"""
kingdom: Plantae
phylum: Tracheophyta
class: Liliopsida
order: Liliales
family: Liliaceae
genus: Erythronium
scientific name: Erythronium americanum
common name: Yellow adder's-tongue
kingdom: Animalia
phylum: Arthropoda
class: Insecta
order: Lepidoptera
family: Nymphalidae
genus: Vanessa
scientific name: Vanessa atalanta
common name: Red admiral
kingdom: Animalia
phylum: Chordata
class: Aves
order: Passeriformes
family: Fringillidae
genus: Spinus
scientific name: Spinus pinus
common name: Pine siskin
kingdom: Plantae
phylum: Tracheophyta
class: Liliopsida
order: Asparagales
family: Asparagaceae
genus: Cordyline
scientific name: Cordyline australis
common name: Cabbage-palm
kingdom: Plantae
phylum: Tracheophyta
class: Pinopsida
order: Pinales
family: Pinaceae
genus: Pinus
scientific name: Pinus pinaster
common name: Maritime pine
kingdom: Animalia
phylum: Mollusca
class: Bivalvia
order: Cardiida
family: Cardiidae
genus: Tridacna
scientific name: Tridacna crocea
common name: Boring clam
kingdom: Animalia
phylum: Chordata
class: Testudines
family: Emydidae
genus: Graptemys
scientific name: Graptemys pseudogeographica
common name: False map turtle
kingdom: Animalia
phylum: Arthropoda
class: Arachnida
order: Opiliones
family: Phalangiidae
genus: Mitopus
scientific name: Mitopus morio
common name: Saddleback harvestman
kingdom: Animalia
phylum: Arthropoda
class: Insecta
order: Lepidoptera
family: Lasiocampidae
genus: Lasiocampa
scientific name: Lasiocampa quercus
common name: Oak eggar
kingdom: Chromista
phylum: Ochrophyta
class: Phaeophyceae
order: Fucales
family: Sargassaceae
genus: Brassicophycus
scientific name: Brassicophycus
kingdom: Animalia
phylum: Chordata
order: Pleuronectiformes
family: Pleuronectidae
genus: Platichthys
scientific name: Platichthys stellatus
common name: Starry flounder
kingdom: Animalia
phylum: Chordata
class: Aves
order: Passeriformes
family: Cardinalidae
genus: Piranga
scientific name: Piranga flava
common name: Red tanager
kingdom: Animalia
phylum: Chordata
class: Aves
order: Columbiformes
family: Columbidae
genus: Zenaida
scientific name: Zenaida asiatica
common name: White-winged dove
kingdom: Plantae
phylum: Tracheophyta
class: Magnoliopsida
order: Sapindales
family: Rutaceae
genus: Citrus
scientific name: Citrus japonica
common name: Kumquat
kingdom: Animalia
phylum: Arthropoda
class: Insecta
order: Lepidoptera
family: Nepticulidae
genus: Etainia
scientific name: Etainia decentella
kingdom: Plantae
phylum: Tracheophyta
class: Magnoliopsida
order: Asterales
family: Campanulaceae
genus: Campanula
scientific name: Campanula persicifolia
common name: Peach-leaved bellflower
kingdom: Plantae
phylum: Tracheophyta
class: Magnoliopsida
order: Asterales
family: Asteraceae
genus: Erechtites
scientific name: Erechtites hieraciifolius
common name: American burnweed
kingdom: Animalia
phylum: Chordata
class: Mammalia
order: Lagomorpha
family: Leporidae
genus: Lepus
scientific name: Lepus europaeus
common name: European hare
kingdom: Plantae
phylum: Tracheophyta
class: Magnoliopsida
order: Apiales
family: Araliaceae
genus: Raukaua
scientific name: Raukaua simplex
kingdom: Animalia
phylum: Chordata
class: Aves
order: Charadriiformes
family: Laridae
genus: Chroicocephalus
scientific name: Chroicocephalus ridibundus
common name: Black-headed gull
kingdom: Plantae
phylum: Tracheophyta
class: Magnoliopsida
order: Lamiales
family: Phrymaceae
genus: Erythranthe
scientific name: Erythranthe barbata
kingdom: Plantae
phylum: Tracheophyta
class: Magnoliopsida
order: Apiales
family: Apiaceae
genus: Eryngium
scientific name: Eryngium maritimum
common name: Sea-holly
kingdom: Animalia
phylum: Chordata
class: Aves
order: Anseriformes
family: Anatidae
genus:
"""
Aufgabe: Gib alle Zeilen der Datensätze oben als Markdown-Tabelle mit den Spalten „Nr“ und „Eintrag“ wieder und lass dabei Leerzeilen weg.

Lösung:
| Nr | Eintrag |
|---|---|
| 1 | kingdom: Plantae |
| 2 | phylum: Tracheophyta |
| 3 | class: Liliopsida |
| 4 | order: Liliales |
| 5 | family: Liliaceae |
| 6 | genus: Erythronium |
| 7 | scientific name: Erythronium americanum |
| 8 | common name: Yellow adder's-tongue |
| 9 | kingdom: Animalia |
| 10 | phylum: Arthropoda |
| 11 | class: Insecta |
| 12 | order: Lepidoptera |
| 13 | family: Nymphalidae |
| 14 | genus: Vanessa |
| 15 | scientific name: Vanessa atalanta |
| 16 | common name: Red admiral |
| 17 | kingdom: Animalia |
| 18 | phylum: Chordata |
| 19 | class: Aves |
| 20 | order: Passeriformes |
| 21 | family: Fringillidae |
| 22 | genus: Spinus |
| 23 | scientific name: Spinus pinus |
| 24 | common name: Pine siskin |
| 25 | kingdom: Plantae |
| 26 | phylum: Tracheophyta |
| 27 | class: Liliopsida |
| 28 | order: Asparagales |
| 29 | family: Asparagaceae |
| 30 | genus: Cordyline |
| 31 | scientific name: Cordyline australis |
| 32 | common name: Cabbage-palm |
| 33 | kingdom: Plantae |
| 34 | phylum: Tracheophyta |
| 35 | class: Pinopsida |
| 36 | order: Pinales |
| 37 | family: Pinaceae |
| 38 | genus: Pinus |
| 39 | scientific name: Pinus pinaster |
| 40 | common name: Maritime pine |
| 41 | kingdom: Animalia |
| 42 | phylum: Mollusca |
| 43 | class: Bivalvia |
| 44 | order: Cardiida |
| 45 | family: Cardiidae |
| 46 | genus: Tridacna |
| 47 | scientific name: Tridacna crocea |
| 48 | common name: Boring clam |
| 49 | kingdom: Animalia |
| 50 | phylum: Chordata |
| 51 | class: Testudines |
| 52 | family: Emydidae |
| 53 | genus: Graptemys |
| 54 | scientific name: Graptemys pseudogeographica |
| 55 | common name: False map turtle |
| 56 | kingdom: Animalia |
| 57 | phylum: Arthropoda |
| 58 | class: Arachnida |
| 59 | order: Opiliones |
| 60 | family: Phalangiidae |
| 61 | genus: Mitopus |
| 62 | scientific name: Mitopus morio |
| 63 | common name: Saddleback harvestman |
| 64 | kingdom: Animalia |
| 65 | phylum: Arthropoda |
| 66 | class: Insecta |
| 67 | order: Lepidoptera |
| 68 | family: Lasiocampidae |
| 69 | genus: Lasiocampa |
| 70 | scientific name: Lasiocampa quercus |
| 71 | common name: Oak eggar |
| 72 | kingdom: Chromista |
| 73 | phylum: Ochrophyta |
| 74 | class: Phaeophyceae |
| 75 | order: Fucales |
| 76 | family: Sargassaceae |
| 77 | genus: Brassicophycus |
| 78 | scientific name: Brassicophycus |
| 79 | kingdom: Animalia |
| 80 | phylum: Chordata |
| 81 | order: Pleuronectiformes |
| 82 | family: Pleuronectidae |
| 83 | genus: Platichthys |
| 84 | scientific name: Platichthys stellatus |
| 85 | common name: Starry flounder |
| 86 | kingdom: Animalia |
| 87 | phylum: Chordata |
| 88 | class: Aves |
| 89 | order: Passeriformes |
| 90 | family: Cardinalidae |
| 91 | genus: Piranga |
| 92 | scientific name: Piranga flava |
| 93 | common name: Red tanager |
| 94 | kingdom: Animalia |
| 95 | phylum: Chordata |
| 96 | class: Aves |
| 97 | order: Columbiformes |
| 98 | family: Columbidae |
| 99 | genus: Zenaida |
| 100 | scientific name: Zenaida asiatica |
| 101 | common name: White-winged dove |
| 102 | kingdom: Plantae |
| 103 | phylum: Tracheophyta |
| 104 | class: Magnoliopsida |
| 105 | order: Sapindales |
| 106 | family: Rutaceae |
| 107 | genus: Citrus |
| 108 | scientific name: Citrus japonica |
| 109 | common name: Kumquat |
| 110 | kingdom: Animalia |
| 111 | phylum: Arthropoda |
| 112 | class: Insecta |
| 113 | order: Lepidoptera |
| 114 | family: Nepticulidae |
| 115 | genus: Etainia |
| 116 | scientific name: Etainia decentella |
| 117 | kingdom: Plantae |
| 118 | phylum: Tracheophyta |
| 119 | class: Magnoliopsida |
| 120 | order: Asterales |
| 121 | family: Campanulaceae |
| 122 | genus: Campanula |
| 123 | scientific name: Campanula persicifolia |
| 124 | common name: Peach-leaved bellflower |
| 125 | kingdom: Plantae |
| 126 | phylum: Tracheophyta |
| 127 | class: Magnoliopsida |
| 128 | order: Asterales |
| 129 | family: Asteraceae |
| 130 | genus: Erechtites |
| 131 | scientific name: Erechtites hieraciifolius |
| 132 | common name: American burnweed |
| 133 | kingdom: Animalia |
| 134 | phylum: Chordata |
| 135 | class: Mammalia |
| 136 | order: Lagomorpha |
| 137 | family: Leporidae |
| 138 | genus: Lepus |
| 139 | scientific name: Lepus europaeus |
| 140 | common name: European hare |
| 141 | kingdom: Plantae |
| 142 | phylum: Tracheophyta |
| 143 | class: Magnoliopsida |
| 144 | order: Apiales |
| 145 | family: Araliaceae |
| 146 | genus: Raukaua |
| 147 | scientific name: Raukaua simplex |
| 148 | kingdom: Animalia |
| 149 | phylum: Chordata |
| 150 | class: Aves |
| 151 | order: Charadriiformes |
| 152 | family: Laridae |
| 153 | genus: Chroicocephalus |
| 154 | scientific name: Chroicocephalus ridibundus |
| 155 | common name: Black-headed gull |
| 156 | kingdom: Plantae |
| 157 | phylum: Tracheophyta |
| 158 | class: Magnoliopsida |
| 159 | order: Lamiales |
| 160 | family: Phrymaceae |
| 161 | genus: Erythranthe |
| 162 | scientific name: Erythranthe barbata |
| 163 | kingdom: Plantae |
| 164 | phylum: Tracheophyta |
| 165 | class: Magnoliopsida |
| 166 | order: Apiales |
| 167 | family: Apiaceae |
| 168 | genus: Eryngium |
| 169 | scientific name: Eryngium maritimum |
| 170 | common name: Sea-holly |
| 171 | kingdom: Animalia |
| 172 | phylum: Chordata |
| 173 | class: Aves |
| 174 | order: Anseriformes |
| 175 | family: Anatidae |
| 176 | genus: |